Alan Frischer, MD, MPH
Gluten-free products have become enormously popular. I’ve seen gluten-free pizza, cookies, breads, candies, and beer. (I’ve been told that the gluten-free pizza box tastes better than the pizza.) These products originally satisfied the needs of those who suffer from celiac disease, and now are sought out by many others, as well.
There is quite a bit of confusion about gluten. Most Americans are privileged to have access to a huge variety of foods, and it can often be hard to tell which of those foods might be causing undesirable physical symptoms. (Of course, non-food related issues, like sleep, hydration, exercise, mental status, etc. can cause physical symptoms as well.) Nonetheless, many of my patients report that they are gluten sensitive. This means that they do not have celiac disease, but believe that gluten-containing foods cause them various kinds of distress.
So, what is celiac disease? Roughly 1% of people in the United States are diagnosed with it, which comes to about three million people. It is a really terrible autoimmune disease in which foods with gluten cause inflammation and damage to the small intestine. It can lead to diarrhea, gas, weight loss, weakness and fatigue, severe abdominal pain, headaches, joint aches, and thinning of the bones.
The big question is this: is there a group of people who do not have celiac disease, but nevertheless react negatively to gluten? Very little research has been done about the motives of the many who adopt a gluten-free lifestyle. One survey found that the most common explanation for selecting gluten-free foods was “no reason” (35%), followed by “healthier option” (26%), and “someone in my family has a gluten sensitivity” (10%). The least common rationale cited (8%) was “I have a gluten sensitivity.”
Note that gluten sensitivity is entirely different from celiac disease. In a small 2011 study, Australian scientists put gluten sensitivity on the map. Participants who did not have celiac disease were given gluten and monitored for gastrointestinal complaints. The gluten appeared to cause a lot of gas, bloating, and fatigue. Next was a follow-up study a few years later. This time, those who claimed to be gluten sensitive were put on a high gluten diet, but did not have a corresponding increase in symptoms. (Note that this was a small study.)
It is important to consider that those who believe they have gluten sensitivity might actually have a food intolerance or sensitivity to some other non-gluten food, such as lactose, dairy, sulfites, amines, or caffeine.
The danger in unnecessarily eliminating gluten from the diet is that we may consume too little folate, fiber, and thiamine. Gluten-free foods cost more. Socializing becomes more difficult. Packaged gluten-free foods often contain a greater density of fat and sugar than do their gluten-containing counterparts.

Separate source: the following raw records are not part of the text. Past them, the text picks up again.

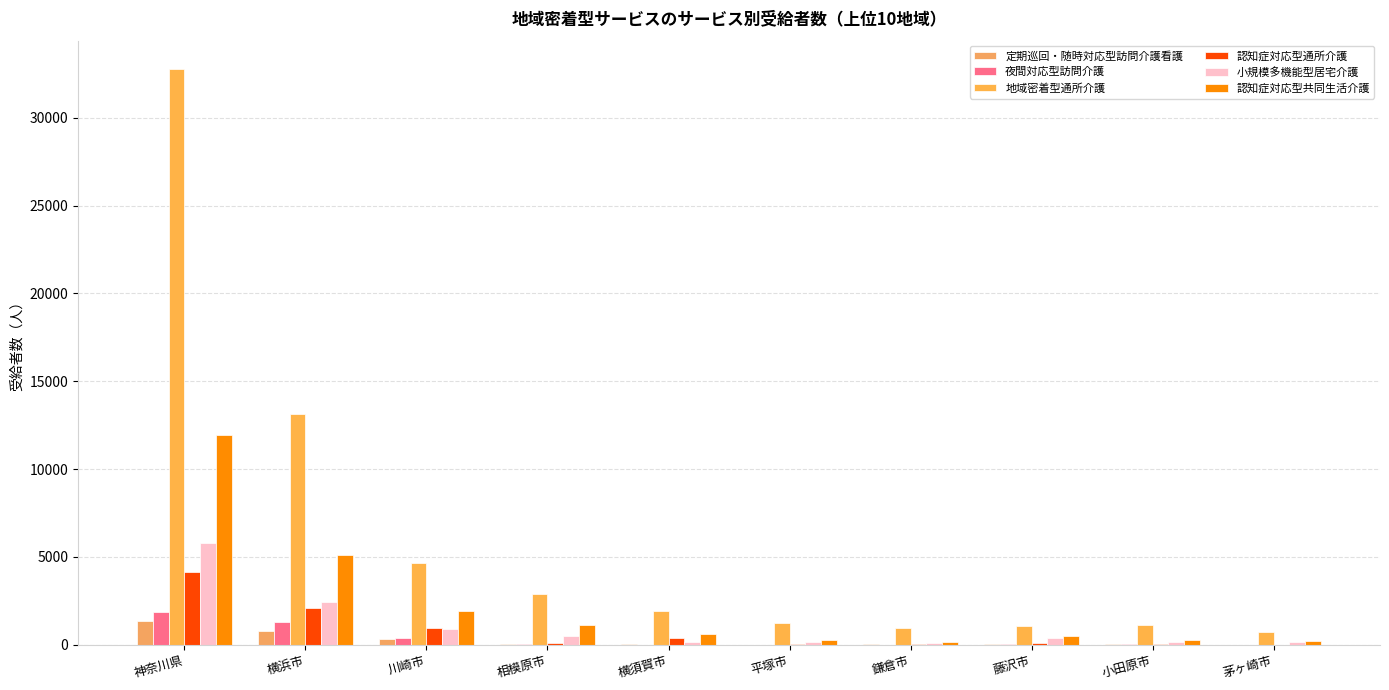

What is the minimum value for 地域密着型通所介護?

708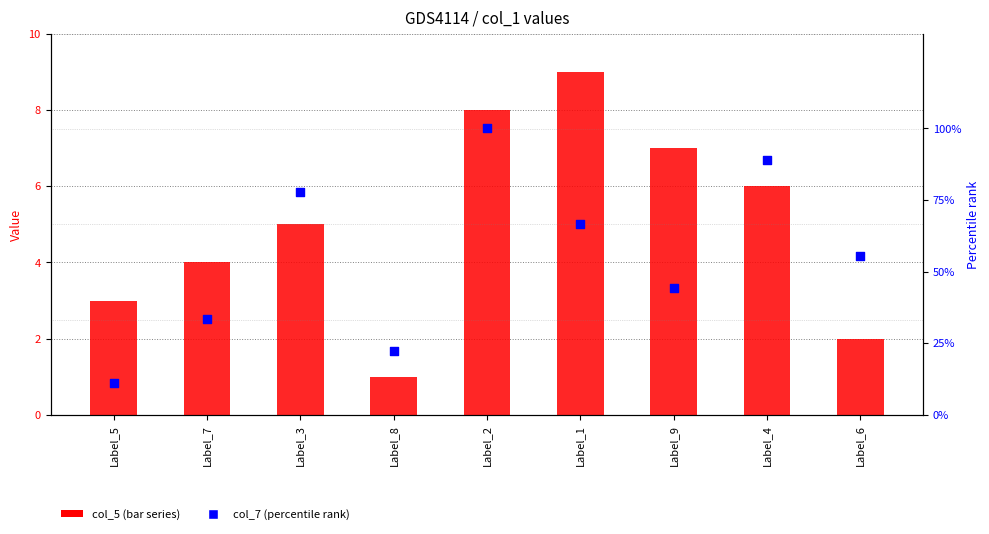

What are all the series names shown in the legend?

col_5 (bar series), col_7 (percentile)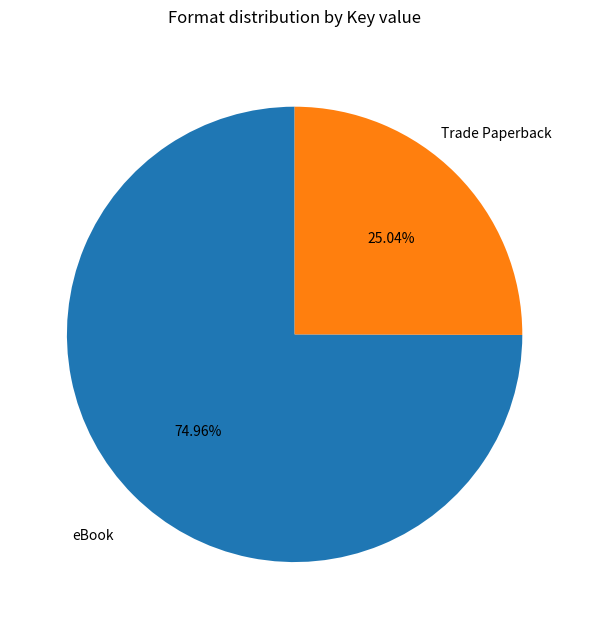

Which slice is the smallest?

Trade Paperback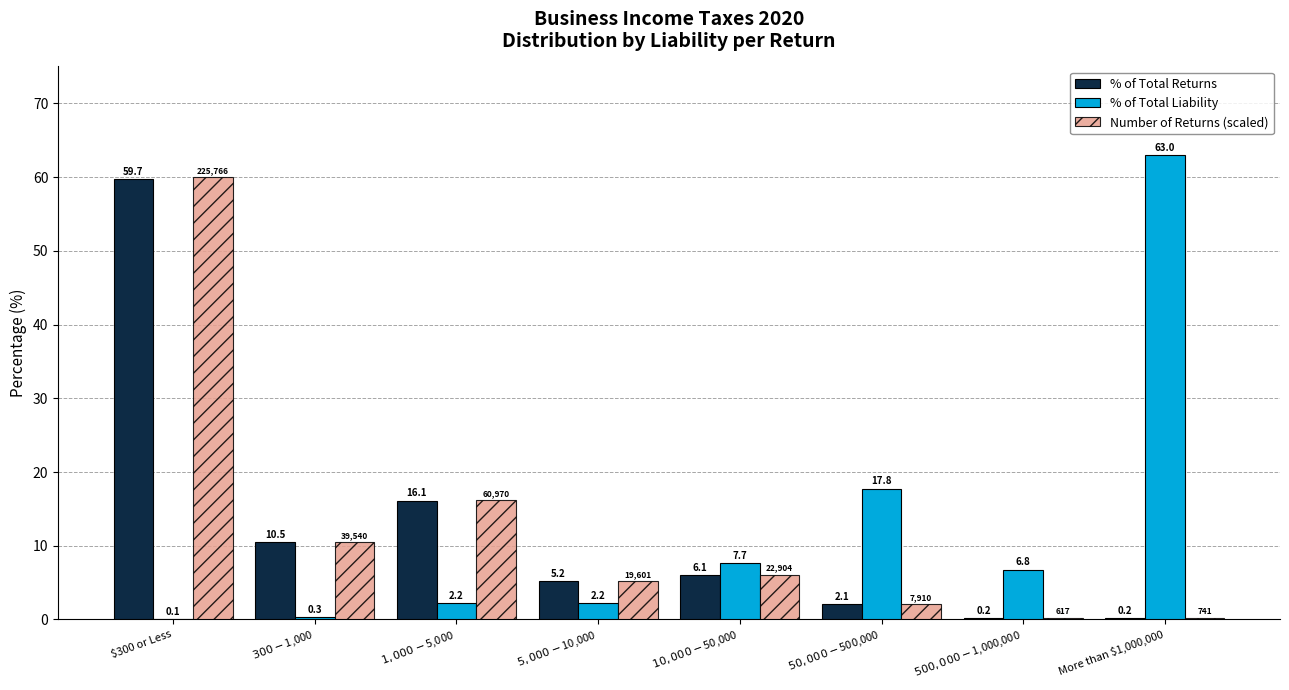

Are the bars horizontal?

No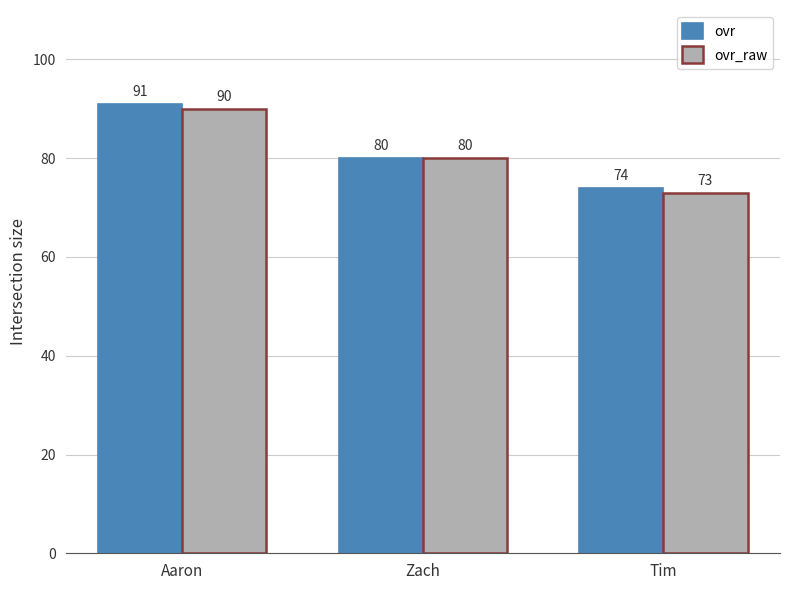

Which series has the largest total across all categories?

ovr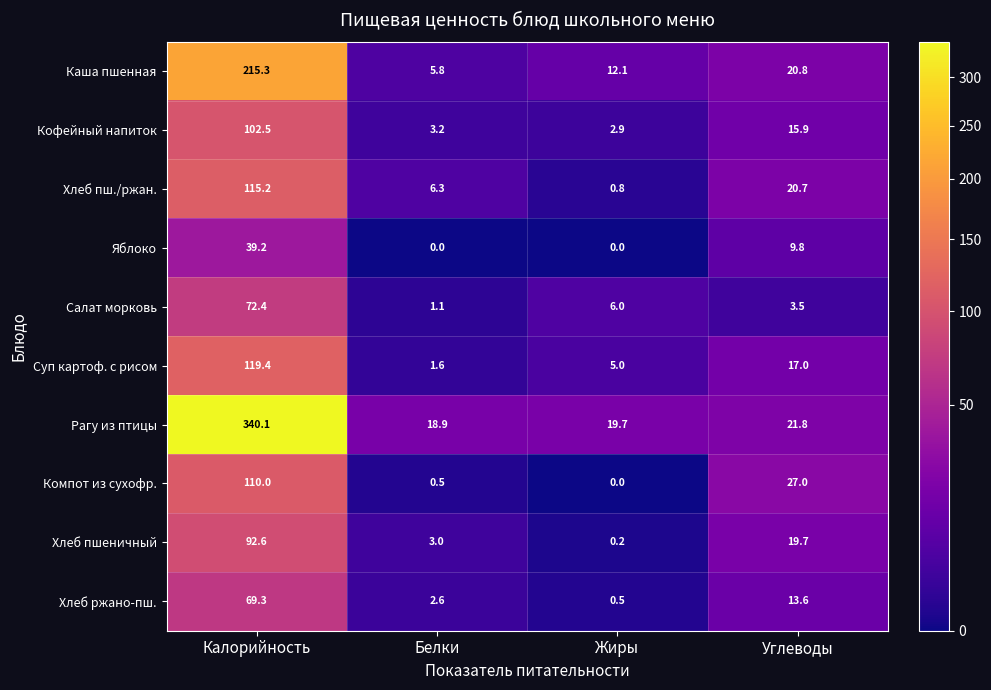

Rank the series by their maximum value, from lowest to highest.

Яблоко, Хлеб ржано-пш., Салат морковь, Хлеб пшеничный, Кофейный напиток, Компот из сухофр., Хлеб пш./ржан., Суп картоф. с рисом, Каша пшенная, Рагу из птицы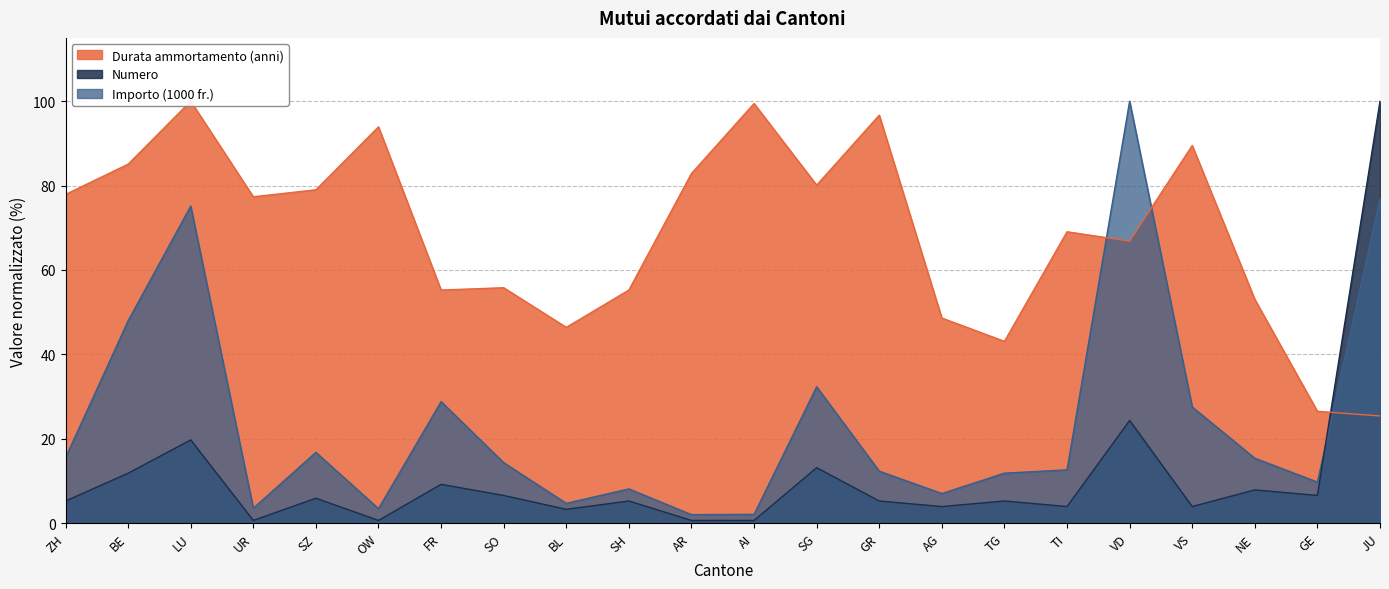

How many data points in Importo (1000 fr.) are above 14?

11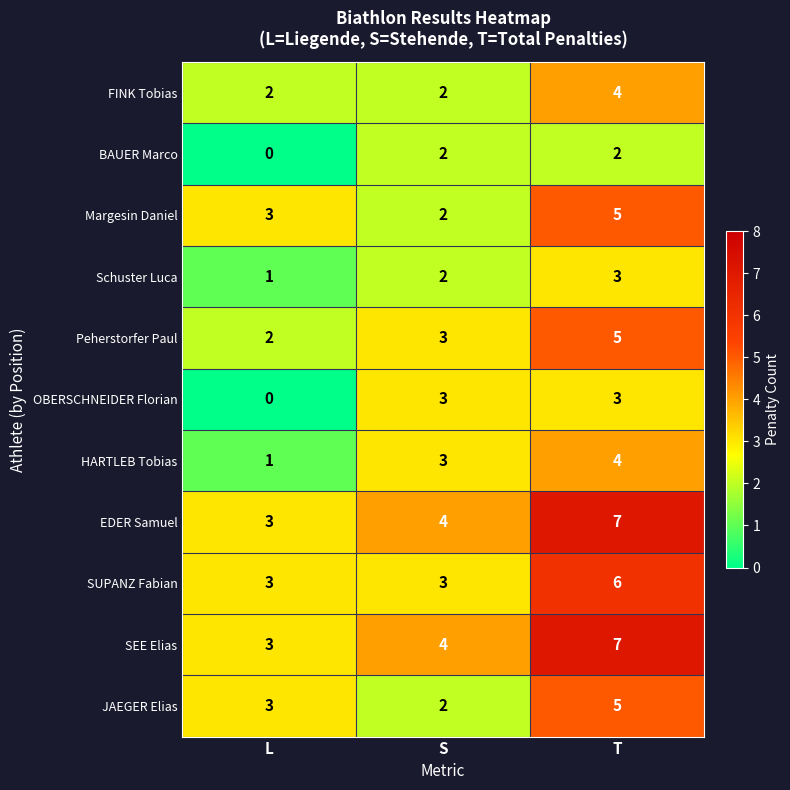

What is the sum of all FINK Tobias values?

8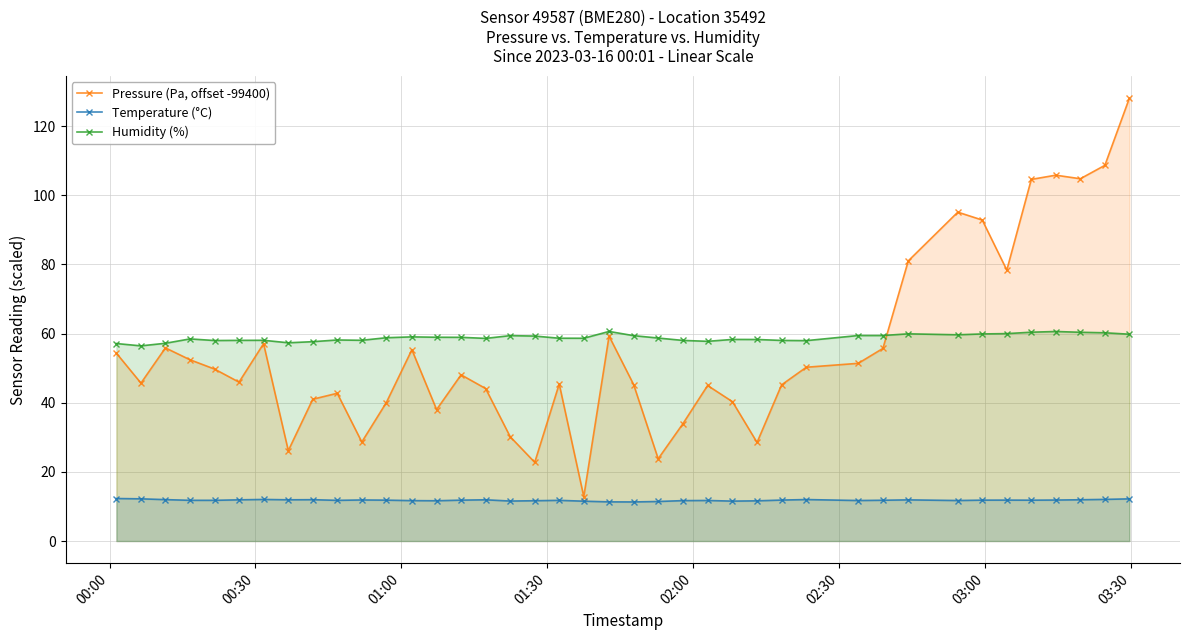

At how many categories does at least one series exceed 21?

40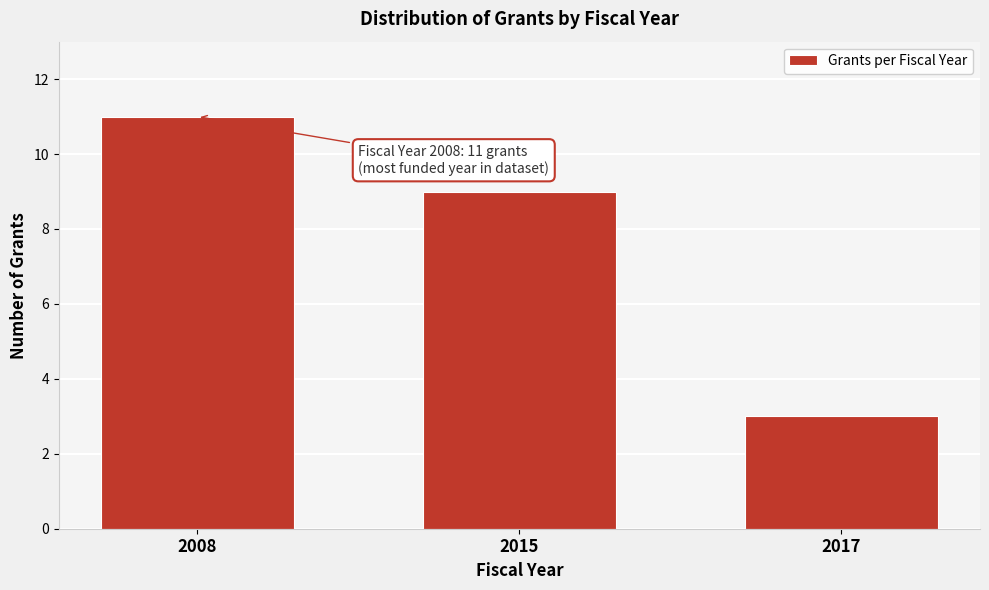

Reading left to right, transcribe all the data shown in this chart.

11	9	3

For those who do not have celiac disease, wheat allergies, or this possible non-celiac gluten sensitivity, there is simply no data supporting the health benefits of a gluten-free diet.
These are my recommendations: If you feel that you are gluten sensitive, it is critical to make sure that you do not have celiac disease, which has serious lifelong consequences. Please consult your doctor if you suspect a problem. Approach this together scientifically, in order to reach an accurate diagnosis and arrive at the very best treatment.